Moreno displays Catherine’s interior conflict with mood shifts that react against force: her sister’s pleas to move to New York, Hal’s attempts to insert himself into her family, her father’s insistence that she not waste her talent for mathematics. Moreno explores static and kinetic motion, adding an unwritten element that opens up the play. Catherine expresses that she wants desperately to stay in her home and Moreno roots herself to her chair on the porch for much of the first act.

Beyer also used the music of feminist singer Ani DeFranco, who struggles openly against authority, and other female singers of the 2000s between scenes to set a defiant tone and to immerse the audience in the aesthetic of the millennial turn.

Hal and Claire push the plot and foil Catherine. Strehle plays Hal with the quirky mannerisms and chipped shoulder of a mathematics Ph.D. past his prime. His clear acting helps ground the play and allows Catherine’s tensions to shine through all the more. MacFarlane squares her jaw and plays the hard-partying yet professional Claire with the brutality and dismissiveness that only an older sister could wield.

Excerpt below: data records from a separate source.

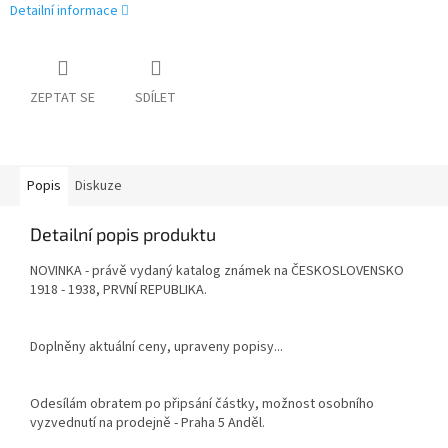
Detailní informace
ZEPTAT SE
SDÍLET
Popis
Diskuze
Detailní popis produktu
NOVINKA - právě vydaný katalog známek na ČESKOSLOVENSKO
1918 - 1938, PRVNÍ REPUBLIKA.
Doplněny aktuální ceny, upraveny popisy...
Odesílám obratem po připsání částky, možnost osobního
vyzvednutí na prodejně - Praha 5 Anděl.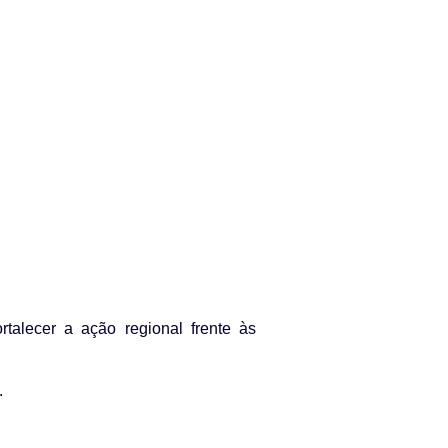
rtalecer a ação regional frente às
.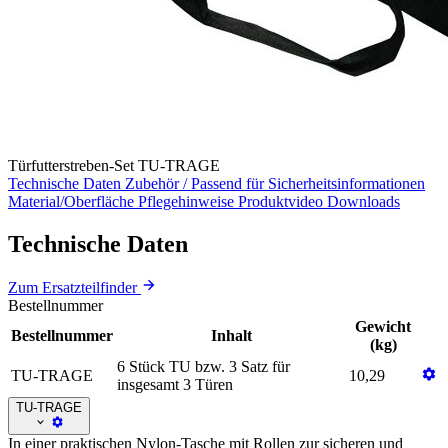
Türfutterstreben-Set TU-TRAGE
Technische Daten
Zubehör / Passend für
Sicherheitsinformationen
Material/Oberfläche
Pflegehinweise
Produktvideo
Downloads
Technische Daten
Zum Ersatzteilfinder
Bestellnummer
Gewicht
Bestellnummer
Inhalt
(kg)
6 Stück TU bzw. 3 Satz für
TU-TRAGE
10,29
insgesamt 3 Türen
TU-TRAGE
In einer praktischen Nylon-Tasche mit Rollen zur sicheren und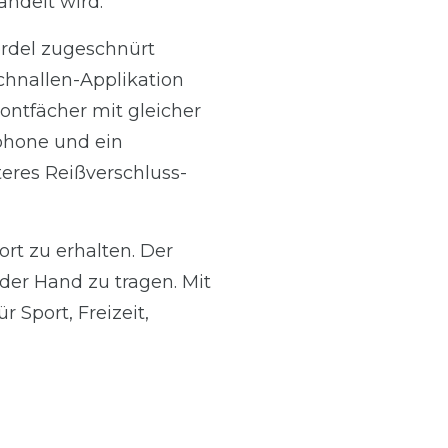
ndelt wird.
ordel zugeschnürt
chnallen-Applikation
rontfächer mit gleicher
tphone und ein
teres Reißverschluss-
rt zu erhalten. Der
der Hand zu tragen. Mit
Sport, Freizeit,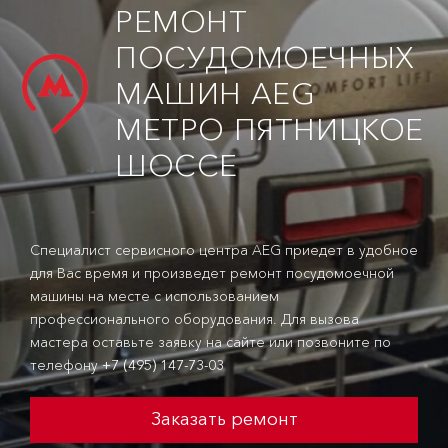
РЕМОНТ
ПОСУДОМОЕЧНЫХ
МАШИН AEG
МЕТРО ПЯТНИЦКОЕ
ШОССЕ
Специалист сервисного центра AEG приедет в удобное
для Вас время и произведет ремонт посудомоечной
машины на месте с использованием
профессионального оборудования. Для вызова
мастера оставьте заявку на сайте или позвоните по
телефону
+7 (495) 147-73-03
Заказать ремонт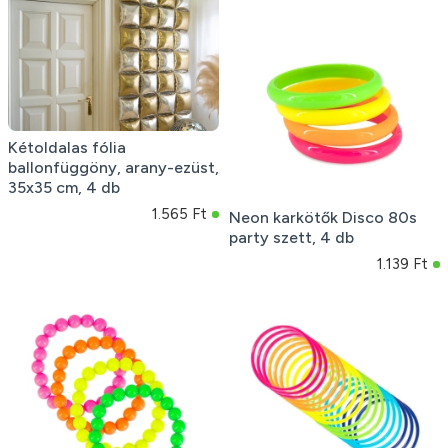
Kétoldalas fólia
ballonfüggöny, arany-ezüst,
35x35 cm, 4 db
1.565 Ft
Neon karkötők Disco 80s
party szett, 4 db
1.139 Ft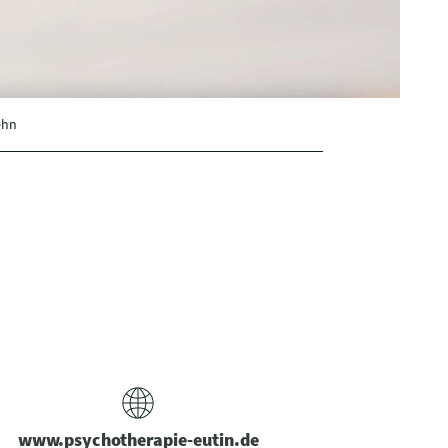
ehn
www.psychotherapie-eutin.de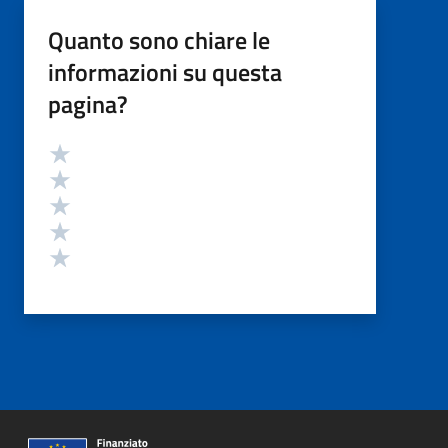
Quanto sono chiare le
informazioni su questa
pagina?
Valutazione
Valuta 5 stelle su 5
Valuta 4 stelle su 5
Valuta 3 stelle su 5
Valuta 2 stelle su 5
Valuta 1 stelle su 5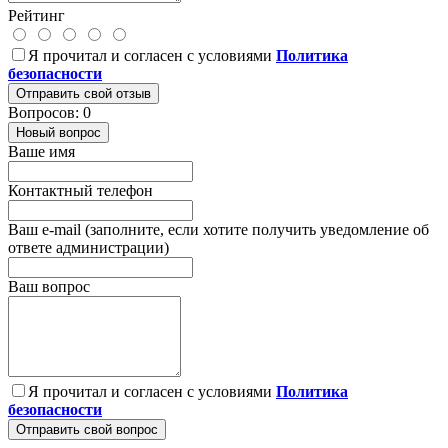
Рейтинг
Я прочитал и согласен с условиями
Политика
безопасности
Отправить свой отзыв
Вопросов: 0
Новый вопрос
Ваше имя
Контактный телефон
Ваш e-mail (заполните, если хотите получить уведомление об
ответе администрации)
Ваш вопрос
Я прочитал и согласен с условиями
Политика
безопасности
Отправить свой вопрос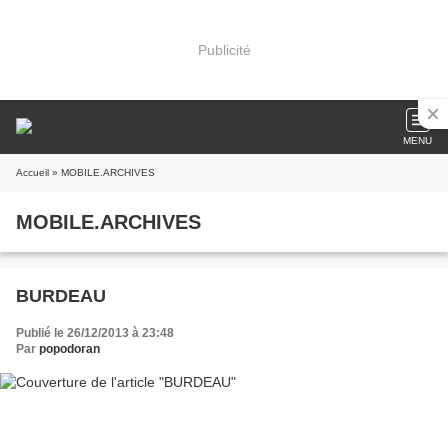
Publicité
MENU
Accueil
» MOBILE.ARCHIVES
MOBILE.ARCHIVES
BURDEAU
Publié le 26/12/2013 à 23:48
Par
popodoran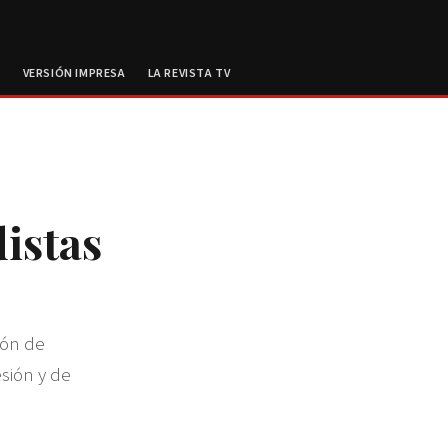
E
VERSIÓN IMPRESA
LA REVISTA TV
distas
ión de
esión y de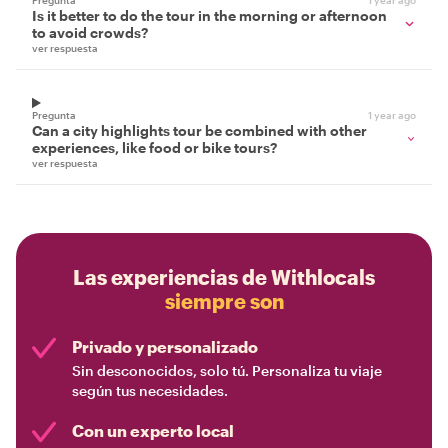
Pregunta
1 year ago
Is it better to do the tour in the morning or afternoon
to avoid crowds?
ver respuesta
Pregunta
1 year ago
Can a city highlights tour be combined with other
experiences, like food or bike tours?
ver respuesta
Las experiencias de Withlocals
siempre son
Privado y personalizado
Sin desconocidos, solo tú. Personaliza tu viaje
según tus necesidades.
Con un experto local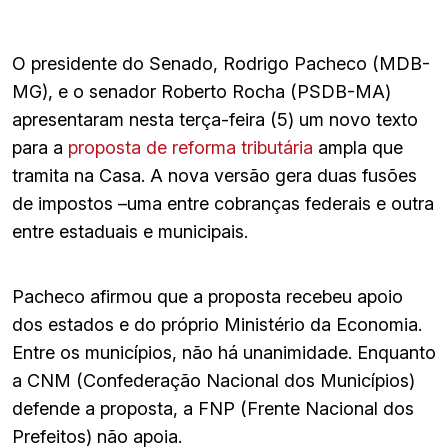
O presidente do Senado, Rodrigo Pacheco (MDB-
MG), e o senador Roberto Rocha (PSDB-MA)
apresentaram nesta terça-feira (5) um novo texto
para a
proposta de reforma tributária
ampla que
tramita na Casa. A nova versão gera duas fusões
de impostos –uma entre cobranças federais e outra
entre estaduais e municipais.
Pacheco afirmou que a proposta recebeu apoio
dos estados e do próprio Ministério da Economia.
Entre os municípios, não há unanimidade. Enquanto
a CNM (Confederação Nacional dos Municípios)
defende a proposta, a FNP (Frente Nacional dos
Prefeitos) não apoia.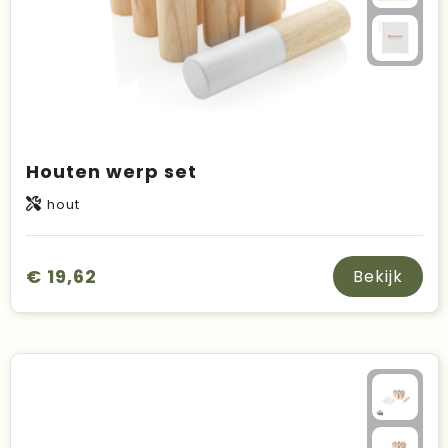
Houten werp set
hout
€ 19,62
Bekijk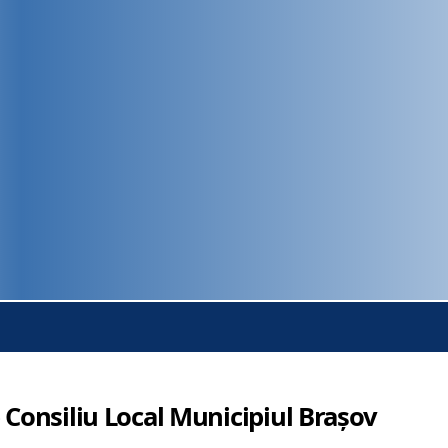
 Consiliu Local Municipiul Brașov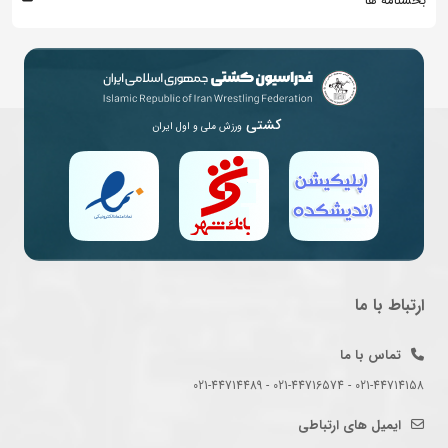
بخشنامه ها
کشتی
ورزش ملی و اول ایران
ارتباط با ما
تماس با ما
021-44714158 - 021-44716574 - 021-44714489
ایمیل های ارتباطی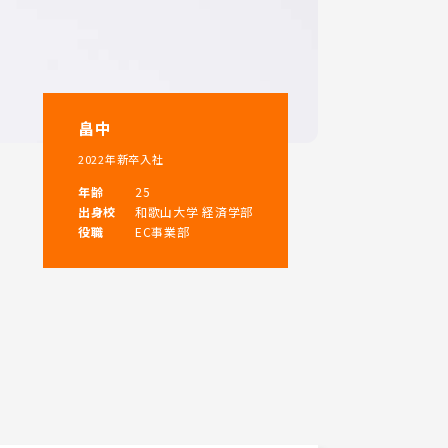
畠中
2022年新卒入社
年齢
25
出身校
和歌山大学 経済学部
役職
EC事業部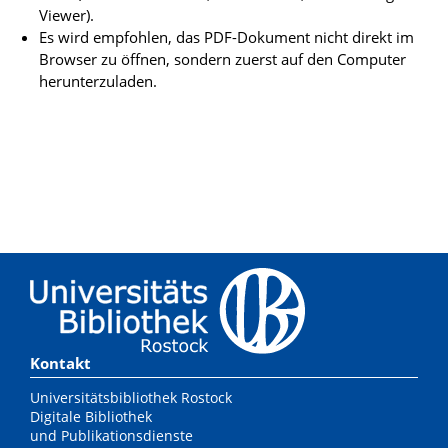
Viewer).
Es wird empfohlen, das PDF-Dokument nicht direkt im
Browser zu öffnen, sondern zuerst auf den Computer
herunterzuladen.
Kontakt
Universitätsbibliothek Rostock
Digitale Bibliothek
und Publikationsdienste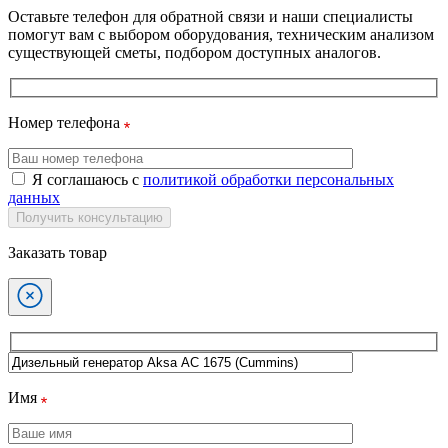
Оставьте телефон для обратной связи и наши специалисты
помогут вам с выбором оборудования, техническим анализом
существующей сметы, подбором доступных аналогов.
Номер телефона
Я соглашаюсь с
политикой обработки персональных
данных
Получить консультацию
Заказать товар
Имя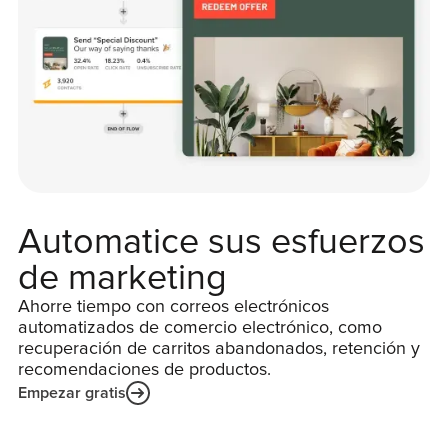
Automatice sus esfuerzos
de marketing
Ahorre tiempo con correos electrónicos
automatizados de comercio electrónico, como
recuperación de carritos abandonados, retención y
recomendaciones de productos.
Empezar gratis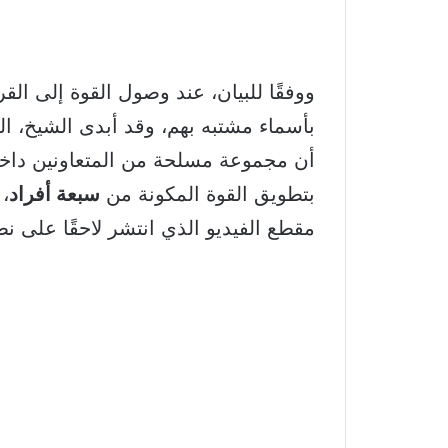
ووفقًا للبيان، عند وصول القوة إلى ال
بأسماء مشتبه بهم، وقد أبدى الشيخ، ا
أن مجموعة مسلحة من المتعاونين داخ
بتطويق القوة المكونة من
سبعة أفراد
، 
مقطع الفيديو الذي انتشر لاحقًا على ن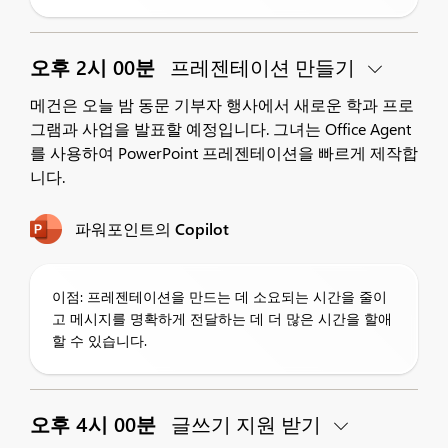
오후 2시 00분
프레젠테이션 만들기
메건은 오늘 밤 동문 기부자 행사에서 새로운 학과 프로
그램과 사업을 발표할 예정입니다. 그녀는 Office Agent
를 사용하여 PowerPoint 프레젠테이션을 빠르게 제작합
니다.
파워포인트의 Copilot
이점: 프레젠테이션을 만드는 데 소요되는 시간을 줄이
고 메시지를 명확하게 전달하는 데 더 많은 시간을 할애
할 수 있습니다.
오후 4시 00분
글쓰기 지원 받기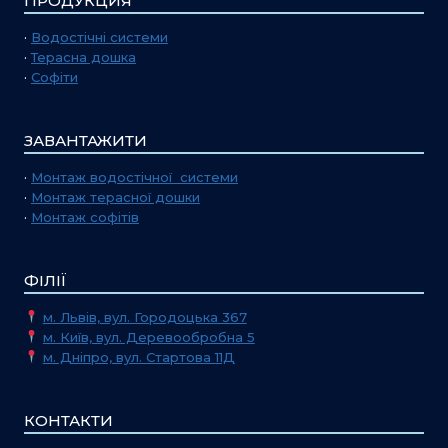
ПРОДУКЦИЯ
·
Водостічні системи
·
Терасна дошка
·
Софіти
ЗАВАНТАЖИТИ
·
Монтаж водостічної системи
·
Монтаж терасної дошки
·
Монтаж софітів
ФІЛІЇ
м. Львів, вул. Городоцька 367
м. Київ, вул. Деревообробна 5
м. Дніпро, вул. Стартова 11Д
КОНТАКТИ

“Proof” presents life as a binary code of action. Robert is crazy, or he is not. Catherine is a genius, or she is not. She will leave the house in the Chicago suburbs, or she will not. The play is either about a mathematical proof, or the title suggests that the characters are looking for proof: of identity, of stability, of love. This week, the Tower Players, through a masterfully written play, offer nothing less than a reality that scalds the heart awake.